══ EXTRACT TO READ

During a hearing yesterday in the South Dakota House Judiciary Committee, Moms Demand Action volunteers joined law enforcement officials and public safety advocates in providing testimony against HB 1052, a dangerous bill that would make it illegal in South Dakota for any public officer or employee of the state, including state and local law enforcement officers, to assist with the enforcement of federal gun safety laws, and penalize those who attempt to enforce them. The South Dakota Sheriffs’ Association, the Department of Public Safety, South Dakota Network Against Family Violence, State’s Attorneys Association, South Dakota Police Chiefs Association, and the Association of County Commissioners all provided testimony against HB 1052 in yesterday’s hearing.
HB 1052 would also make state officers liable for aiding the federal government in enforcing gun laws, and subject local officials to expensive fines and potential criminal charges. State laws that prohibit state and local law enforcement from cooperating with federal law enforcement are a danger to public safety and make it difficult to protect communities from gun violence.

════

TASK REQUIREMENTS
Copy out the full passage on South Dakota's HB 1052 word for word.

══ DATASET RECORDS

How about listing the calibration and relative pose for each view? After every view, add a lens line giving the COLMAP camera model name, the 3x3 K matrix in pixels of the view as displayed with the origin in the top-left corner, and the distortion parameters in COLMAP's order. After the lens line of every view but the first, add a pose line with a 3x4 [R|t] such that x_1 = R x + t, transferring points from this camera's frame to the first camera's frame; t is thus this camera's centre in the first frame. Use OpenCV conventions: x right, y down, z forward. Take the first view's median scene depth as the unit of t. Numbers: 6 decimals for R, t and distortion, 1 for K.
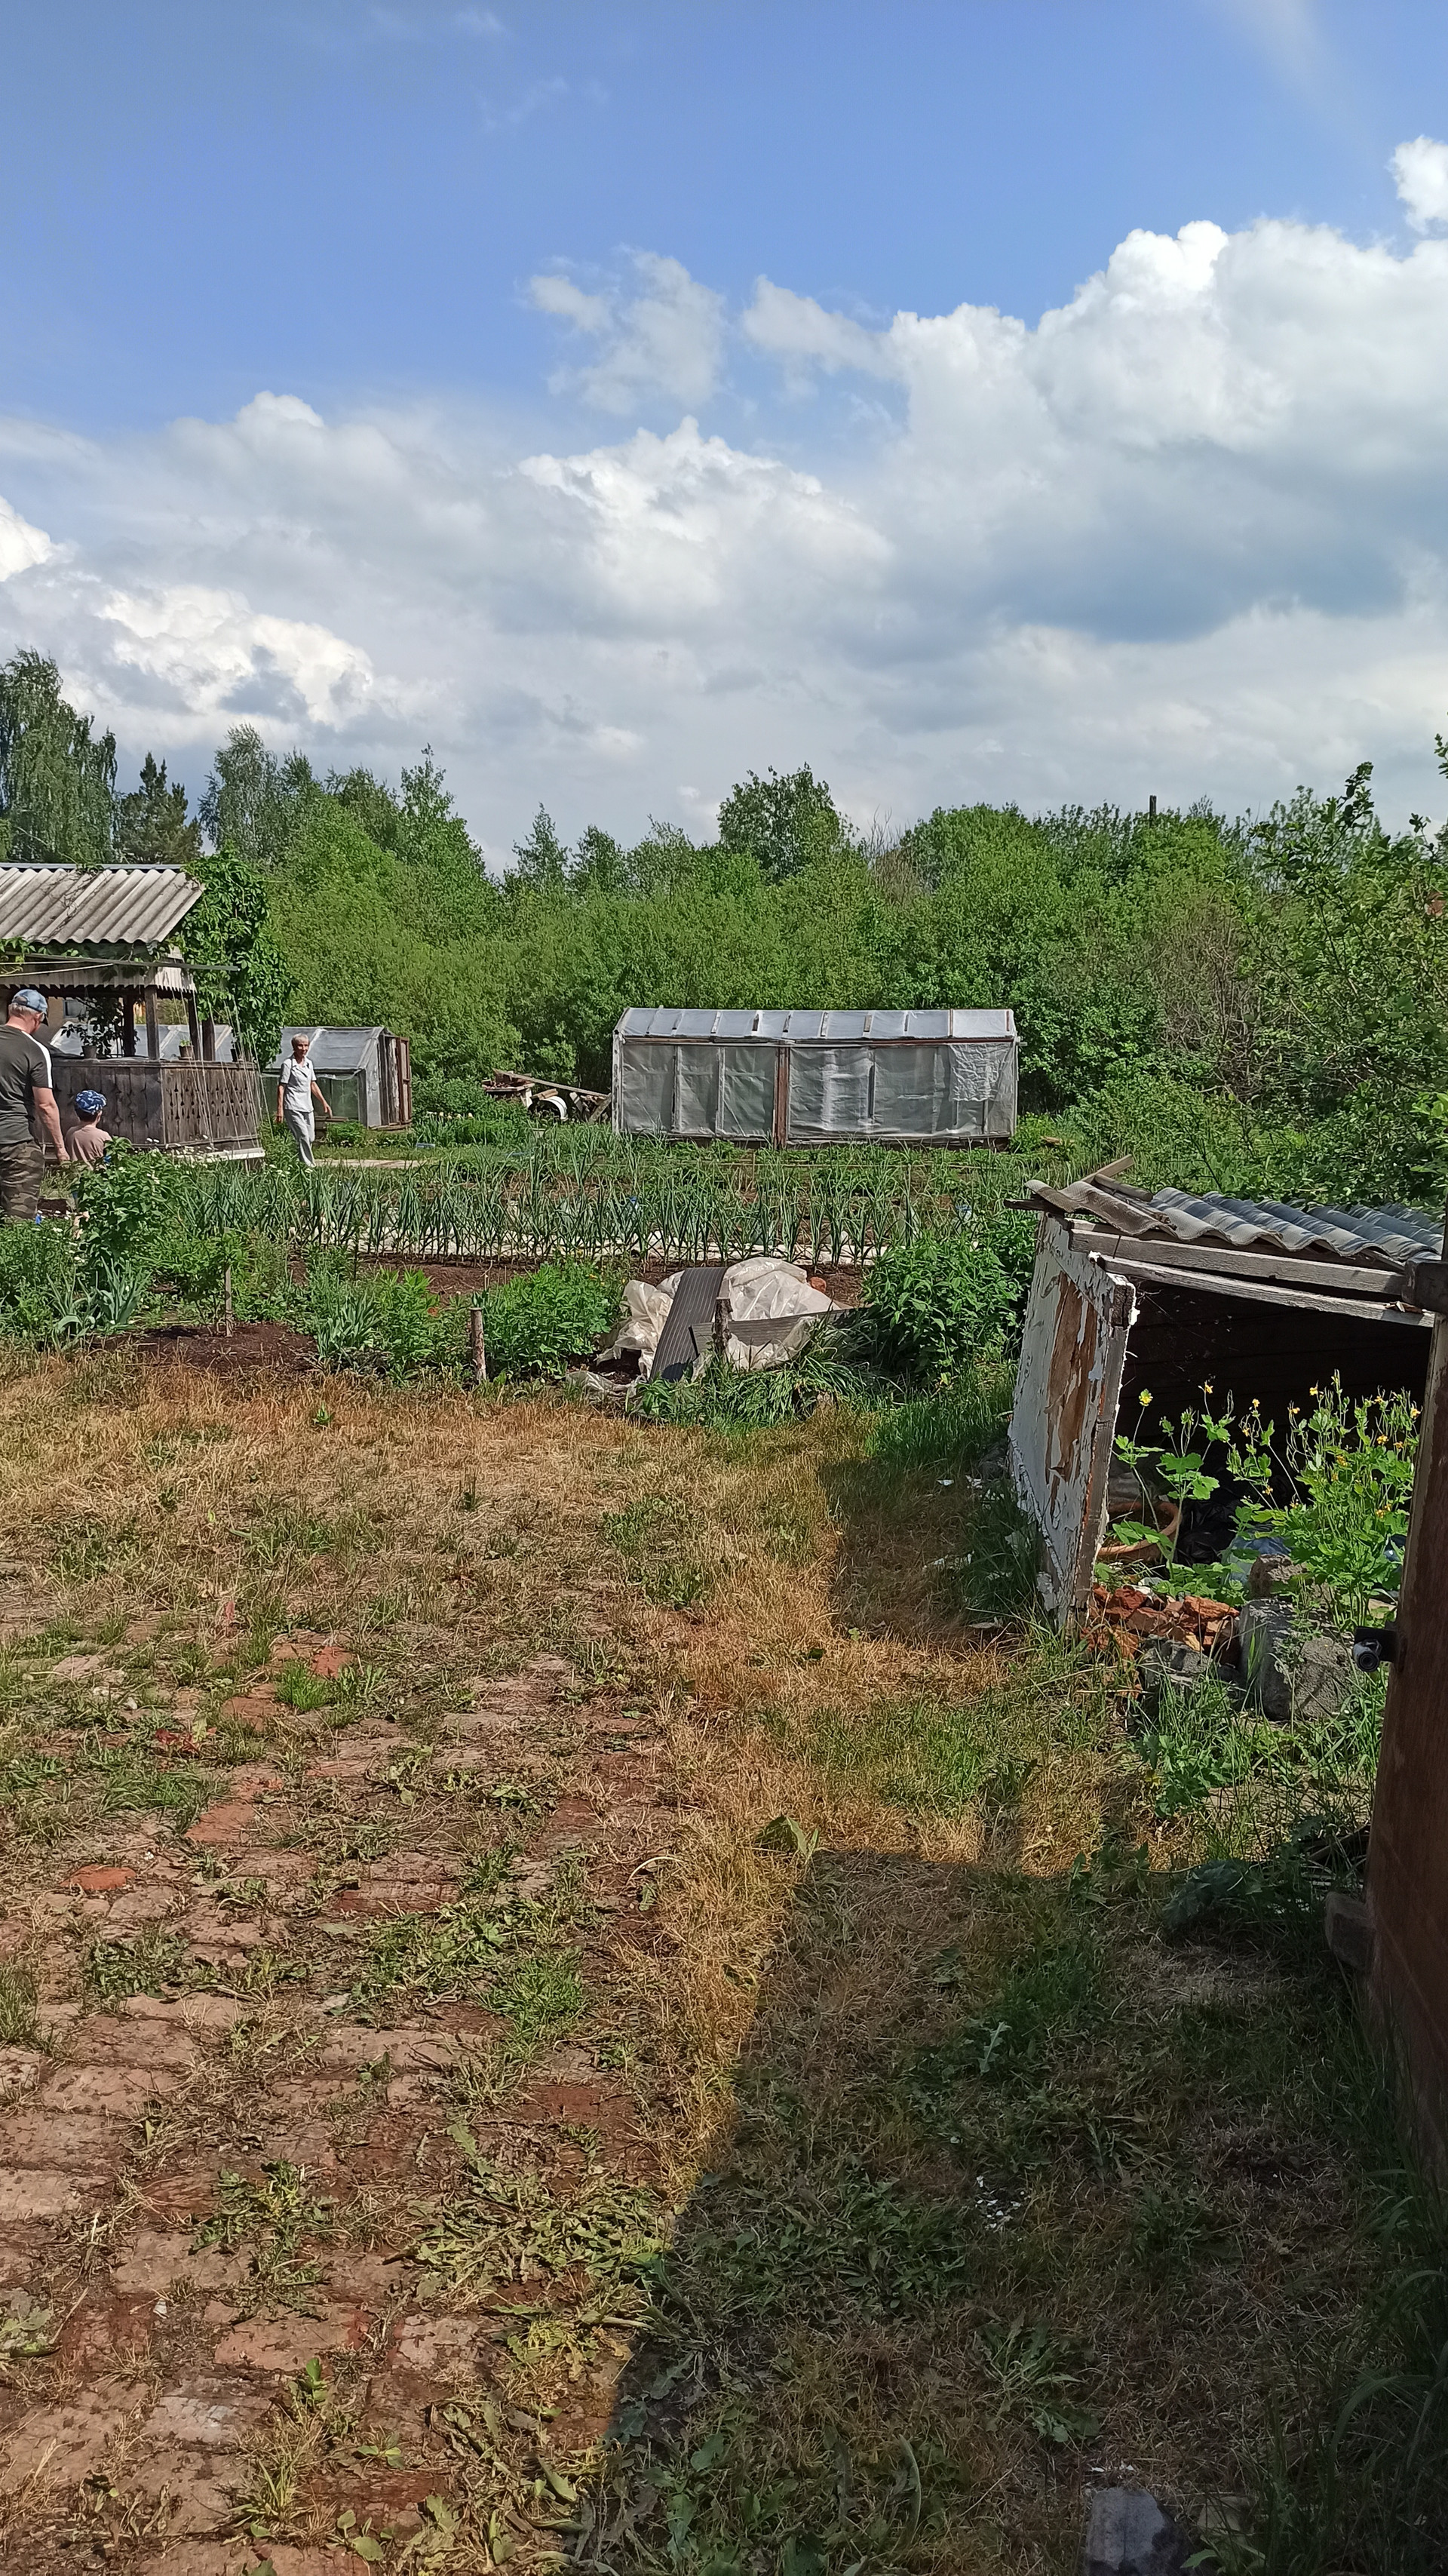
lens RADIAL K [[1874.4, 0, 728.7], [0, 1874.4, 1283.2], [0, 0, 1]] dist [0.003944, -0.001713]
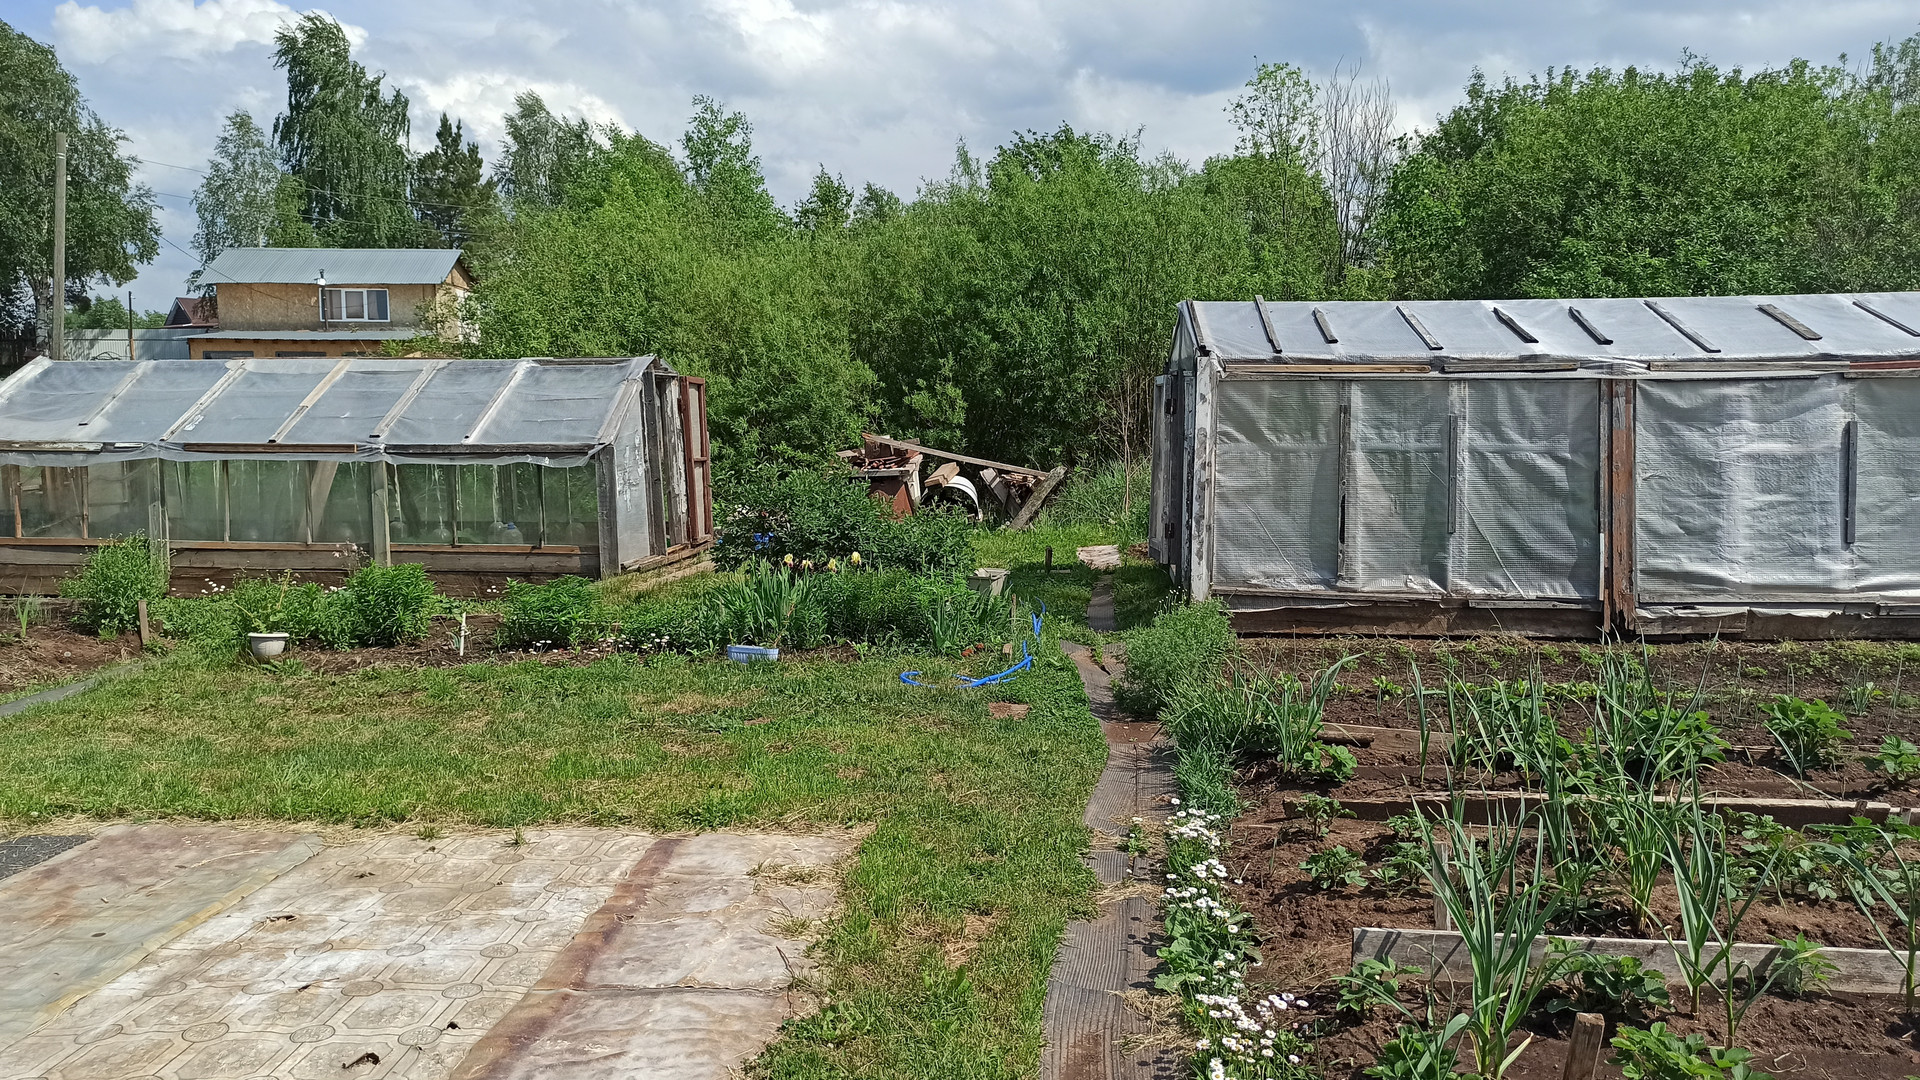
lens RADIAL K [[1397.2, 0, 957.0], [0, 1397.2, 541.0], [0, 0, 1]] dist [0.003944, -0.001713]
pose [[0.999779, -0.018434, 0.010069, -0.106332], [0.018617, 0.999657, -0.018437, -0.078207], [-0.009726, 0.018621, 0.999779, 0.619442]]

════
══ DATASET RECORDS

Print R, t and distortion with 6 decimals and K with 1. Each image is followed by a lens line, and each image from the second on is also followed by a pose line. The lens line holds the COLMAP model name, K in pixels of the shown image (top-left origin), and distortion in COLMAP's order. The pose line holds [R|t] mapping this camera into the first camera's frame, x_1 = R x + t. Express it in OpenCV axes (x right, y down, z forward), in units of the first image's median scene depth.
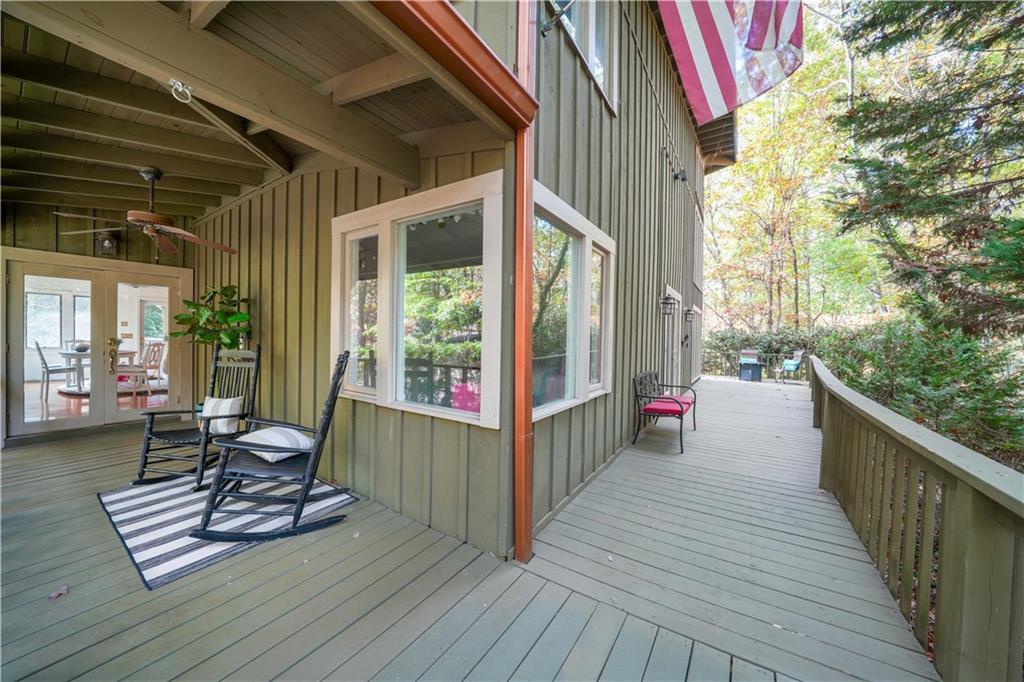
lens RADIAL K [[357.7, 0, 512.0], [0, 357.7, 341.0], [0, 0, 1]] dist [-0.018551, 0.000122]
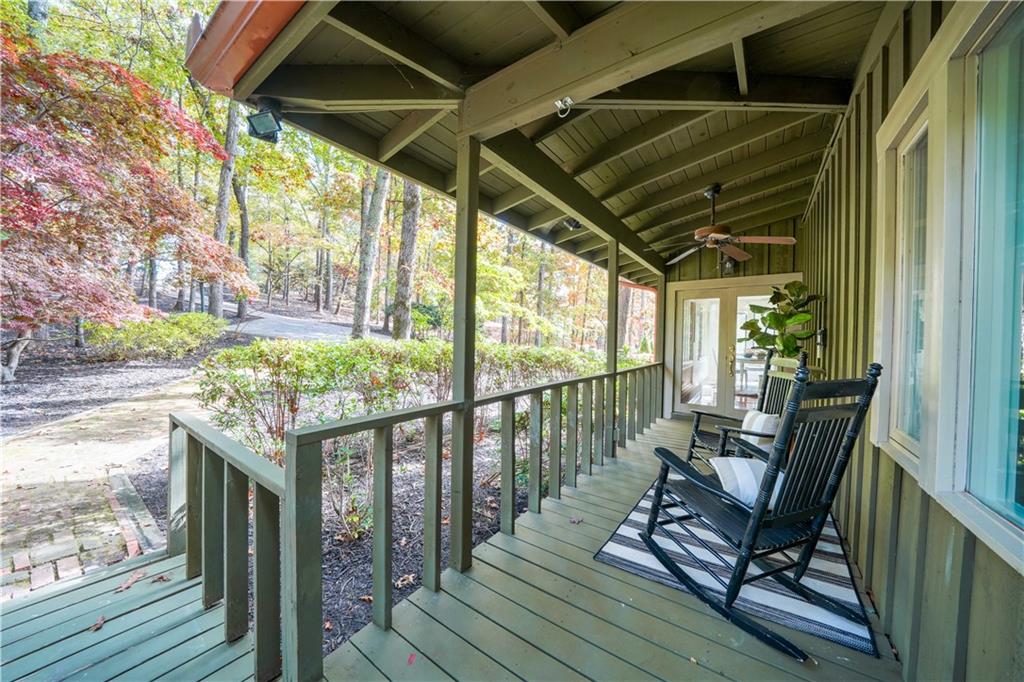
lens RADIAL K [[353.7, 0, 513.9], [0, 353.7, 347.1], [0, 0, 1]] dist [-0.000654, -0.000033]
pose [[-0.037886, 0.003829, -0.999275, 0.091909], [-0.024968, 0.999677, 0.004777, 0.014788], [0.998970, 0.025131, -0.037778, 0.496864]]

════
══ DATASET RECORDS

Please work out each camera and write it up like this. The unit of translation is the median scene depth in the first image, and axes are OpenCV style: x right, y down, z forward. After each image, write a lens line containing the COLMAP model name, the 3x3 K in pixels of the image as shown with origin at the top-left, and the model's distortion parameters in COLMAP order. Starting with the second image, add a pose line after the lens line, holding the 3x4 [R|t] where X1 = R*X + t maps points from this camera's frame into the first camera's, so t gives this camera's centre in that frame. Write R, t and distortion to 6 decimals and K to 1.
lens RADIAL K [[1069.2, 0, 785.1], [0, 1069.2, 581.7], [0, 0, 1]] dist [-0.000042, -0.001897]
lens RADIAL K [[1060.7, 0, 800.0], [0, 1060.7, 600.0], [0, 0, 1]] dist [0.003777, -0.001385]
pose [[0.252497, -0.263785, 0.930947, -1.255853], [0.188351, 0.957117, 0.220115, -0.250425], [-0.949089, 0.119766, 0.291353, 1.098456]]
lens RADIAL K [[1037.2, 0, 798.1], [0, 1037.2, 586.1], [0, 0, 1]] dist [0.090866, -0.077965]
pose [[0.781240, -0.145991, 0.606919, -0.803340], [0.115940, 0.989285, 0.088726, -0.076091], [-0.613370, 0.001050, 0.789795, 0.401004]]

════

RESULT OF THIS EXERCISE
During a hearing yesterday in the South Dakota House Judiciary Committee, Moms Demand Action volunteers joined law enforcement officials and public safety advocates in providing testimony against HB 1052, a dangerous bill that would make it illegal in South Dakota for any public officer or employee of the state, including state and local law enforcement officers, to assist with the enforcement of federal gun safety laws, and penalize those who attempt to enforce them. The South Dakota Sheriffs’ Association, the Department of Public Safety, South Dakota Network Against Family Violence, State’s Attorneys Association, South Dakota Police Chiefs Association, and the Association of County Commissioners all provided testimony against HB 1052 in yesterday’s hearing.
HB 1052 would also make state officers liable for aiding the federal government in enforcing gun laws, and subject local officials to expensive fines and potential criminal charges. State laws that prohibit state and local law enforcement from cooperating with federal law enforcement are a danger to public safety and make it difficult to protect communities from gun violence.